One of the lingering controversies surrounding adoption is whether the process
should be confidential. Irrespective of the physician’s personal beliefs on the
matter, the state law must be followed. A physician should not disclose
information in violation of confidentiality provisions, but neither should persons
be denied information that they are entitled to under state law. This question
often arises when adopted children approach the physician who attended their
delivery and request a copy of their birth record. (Most states leave the
physician’s and/or the hospital’s name on the adoptee’s birth certificate.)

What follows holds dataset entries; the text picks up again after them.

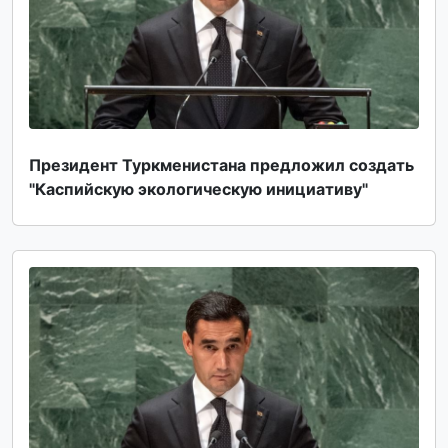
Президент Туркменистана предложил создать
"Каспийскую экологическую инициативу"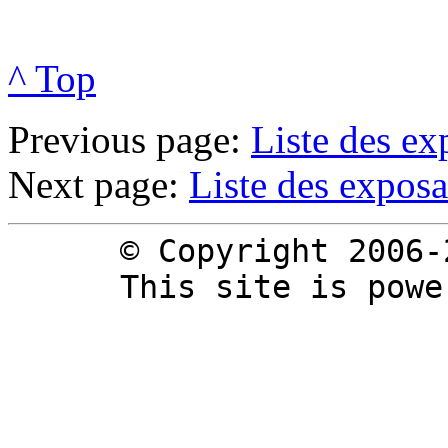
^ Top
Previous page:
Liste des e
Next page:
Liste des expos
© Copyright 2006-
This site is pow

Unless the state has a specific provision in its access to medical records law,
adult adoptees are entitled to read or copy any medical records that contain
information about their own birth or pediatric care.
As with all other medical records, the physician is advised not to alter or
mutilate the records to disguise the birth mother’s name. If the physician is
concerned about the child’s access to the records, the state agency regulating
adoptions should be contacted for advice. It may be able to provide medical
information to the child without violating anyone’s privacy. Most states also
have a registry system whereby former parents can express their wish to
contact or provide medical information to the children they relinquished for
adoption. If the parent has notified the state of such a wish, the registry can
direct the child to the parent without violating the laws governing adoption. A
physician treating a person who has given up a child for adoption should inform
the patient of any information about genetic diseases or other conditions (such
as DES exposure, birth injuries, and congenital infections) that might be
necessary medical information for the child.